1. Field of the Invention
The present invention relates to an electronic musical instrument with a touch response function which is capable of varying a volume and a timbre of a musical tone in accordance with initial or after touch data representing a velocity and/or a pressure of an operated play input, such as keys, strings and blowing.
2. Description of the Related Art
There has been an electronic musical instrument of the type in which the touch data entered is compared with a prefixed touch split point or a touch split point set by a player, and a waveform (fundamental waveform) of a musical tone is set up on the basis of the result of the comparison (see FIG. 1). For example, when the entered touch data is larger than the preset touch split point, a waveform sampled for large touch data (referred to as a strong-touch tone waveform) is selected for the tone waveform. A volume of the tone is based on the touch data. Incidentally, a waveform sampled when the touch data is smaller than the touch split point is called a weak-touch tone waveform. A typical example of the musical instrument of this type is disclosed in U.S. patent application No. 760,290, filed on July 29, 1985, and issued as U.S. Pat. No. 4,681,008. The approach of the touch data-touch split point comparison shown in FIG. 1 can readily make the function to vary a timber of a tone in accordance with the touch data. When the musical instrument designed on the basis of the above approach is continuously played using the touch data in the vicinity of the touch split point, a timber of a tone rapidly varies. The rapidly varying timbre makes listeners feel unnaturally.
To cope with the unnatural feeling, there is proposed another approach, called a velocity cross fade, in which a ratio of the strong-touch tone waveform and the weak-touch tone waveform that are to be mixed is gradually changed in the vicinity of a waveform change point.

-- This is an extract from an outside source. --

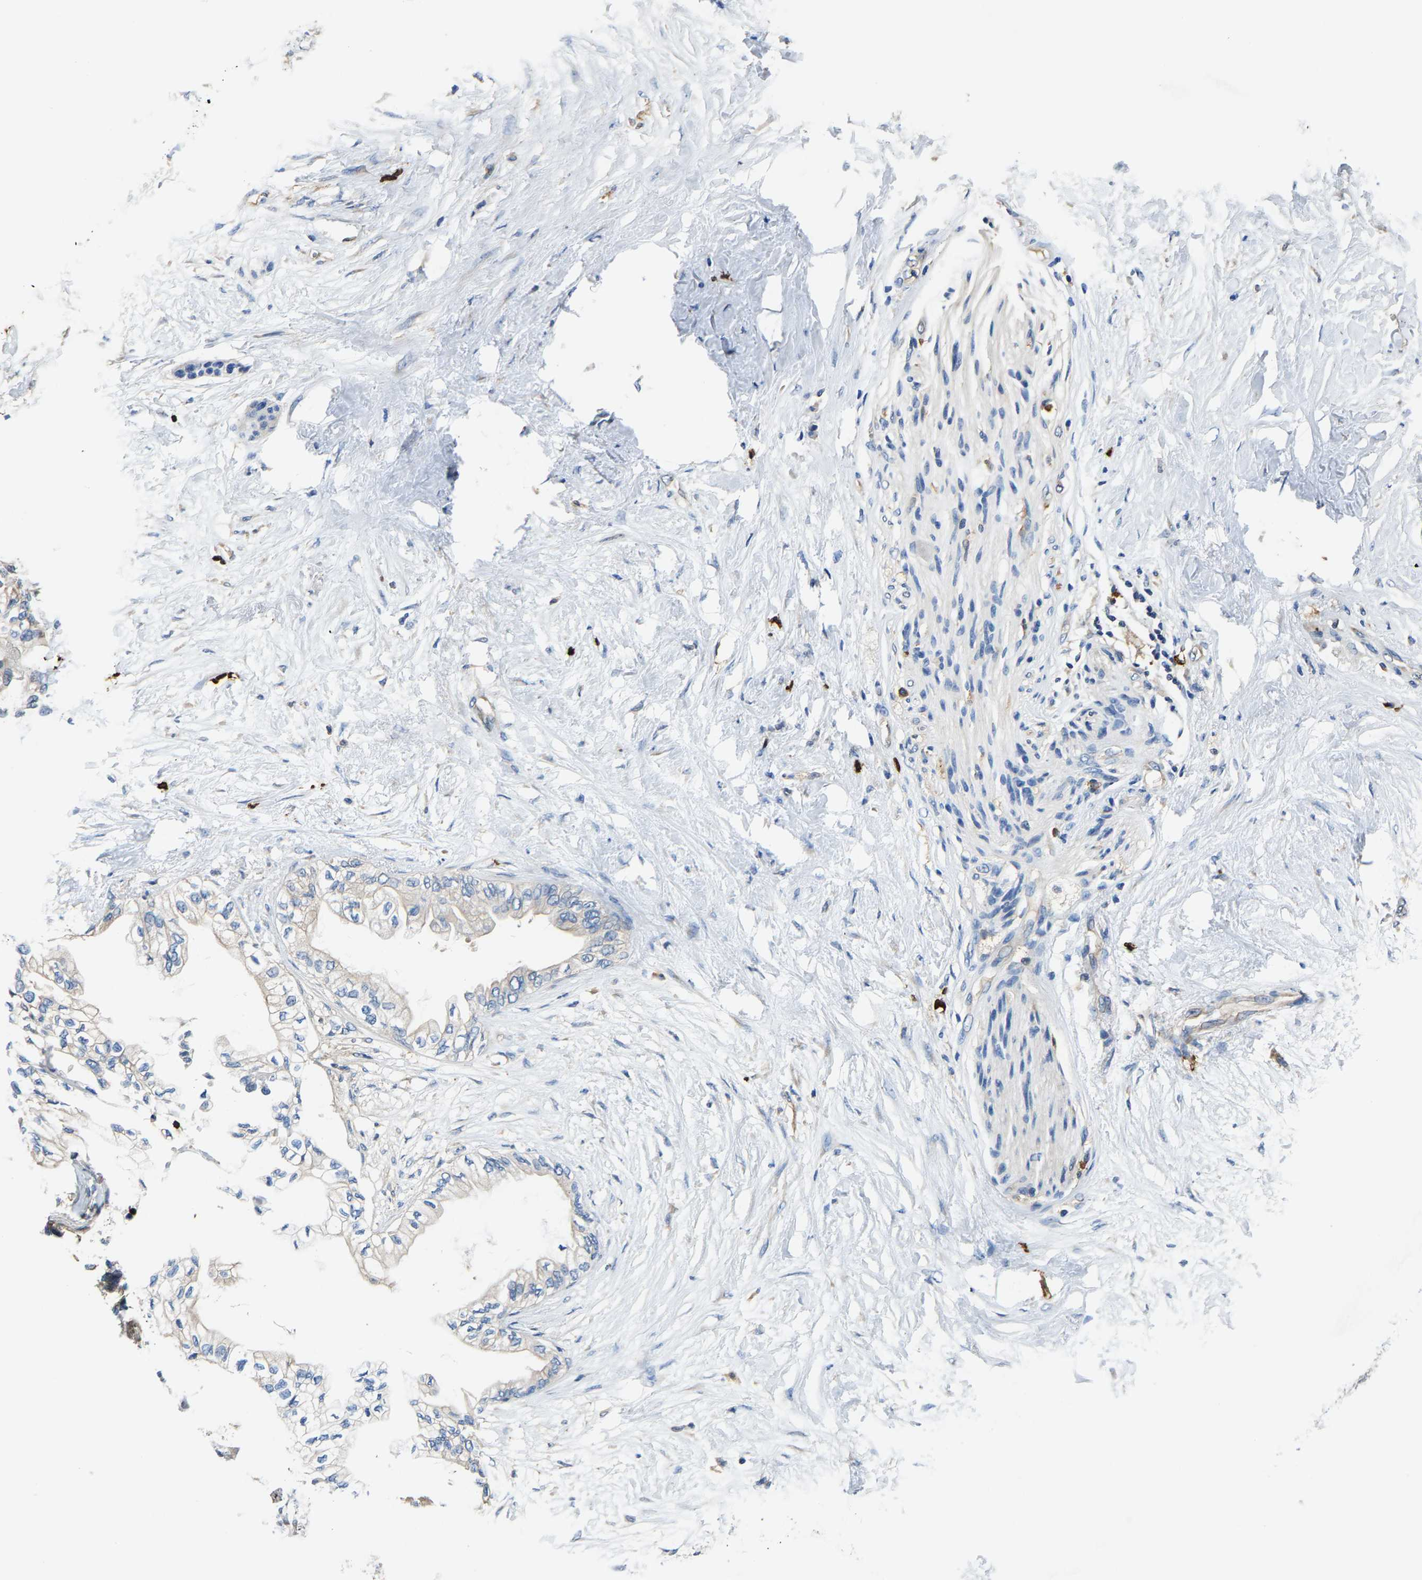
{"staining": {"intensity": "weak", "quantity": "<25%", "location": "cytoplasmic/membranous"}, "tissue": "pancreatic cancer", "cell_type": "Tumor cells", "image_type": "cancer", "snomed": [{"axis": "morphology", "description": "Normal tissue, NOS"}, {"axis": "morphology", "description": "Adenocarcinoma, NOS"}, {"axis": "topography", "description": "Pancreas"}, {"axis": "topography", "description": "Duodenum"}], "caption": "Immunohistochemistry micrograph of human adenocarcinoma (pancreatic) stained for a protein (brown), which demonstrates no expression in tumor cells.", "gene": "TRAF6", "patient": {"sex": "female", "age": 60}}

A typical example of the musical instrument designed based on this approach is DIGITAL WAVE FILTERING SAMPLER TX16W manufactured by Yamaha Co. The musical instrument employs two sound source lines. The strong-touch tone waveform and the weak-touch tone waveform are respectively assigned to the sound source lines. When the touch data is small, viz., a velocity of a play input is slow, one of the sound source lines provides a musical tone with a timbre based on the weak-touch tone waveform configured by a .beta. touch curve (see FIG. 2). When the touch data becomes large, the other sound source line provides a musical tone with a timbre based on the strong-touch tone waveform configured by an .alpha. touch curve. In the velocity fade interval, a tone with a timbre based on the weak-touch tone waveform is mixed with a tone with a timbre based on the strong-touch tone waveform in a cross fade mode, and is sounded. A mixing ratio of those waveforms is varied for musical tone formation. This approach indeed succeeded in solving the unnatural feeling problem due to a rapid variation of the timbre. However, the approach involves another problem when a tone is detuned by staggering the frequencies of the tones of the sound source lines, with an intention to give the tone beats and something deep. The detune is effective only in the cross fade interval where the sound source lines concurrently provide the tone waveforms of different frequencies. As a whole, the detune effect is indistinctive.
An additional approach to vary the volume and the timbre of a tone in accordance with the touch data has been known. Electronic musical instruments implementing the approach is disclosed in U.S. patent application No. 199,166, filed on May 26, 1988, and issued as U.S. Pat. No. 4,875,400. The musical instrument is configured as shown in FIG. 3. In the figure, a sinusoidal waveform as a fundamental waveform of a tone is read from a waveform memory 1. 0n the basis of the sinusoidal waveform data, four lines individually produce four sinusoidal wave signals 2-1 to 2-4 of different pitches which are related to one another in an overtone fashion, for example. Touch controllers 3-1 to 3-4 touch controls o level controls the sinusoidal wave signals 2-1 to 2-4 by using different touch response data (touch curve) defining the relation of the touch data and the sounding level. The sinusoidal wave signals of four lines that are level controlled in accordance with the touch response data, are added together by an adder 4, thereby to form a composite musical tone waveform. The composite waveform is applied to an envelope controller 5. Controller 5 varies the composite waveform with respect to time in accordance with an envelope supplied from an envelope generator (not shown), resulting in a musical tone.
In this type of the electronic musical instrument, it is only the same tone waveform that can be set to the four lines. Therefore, even if the different touch controls are applied to the four lines, it is impossible to obtain such a musical tone that is generated only when a play input of a strong touch, for example, occurs. A variation in a timbre of the resultant tone is poor.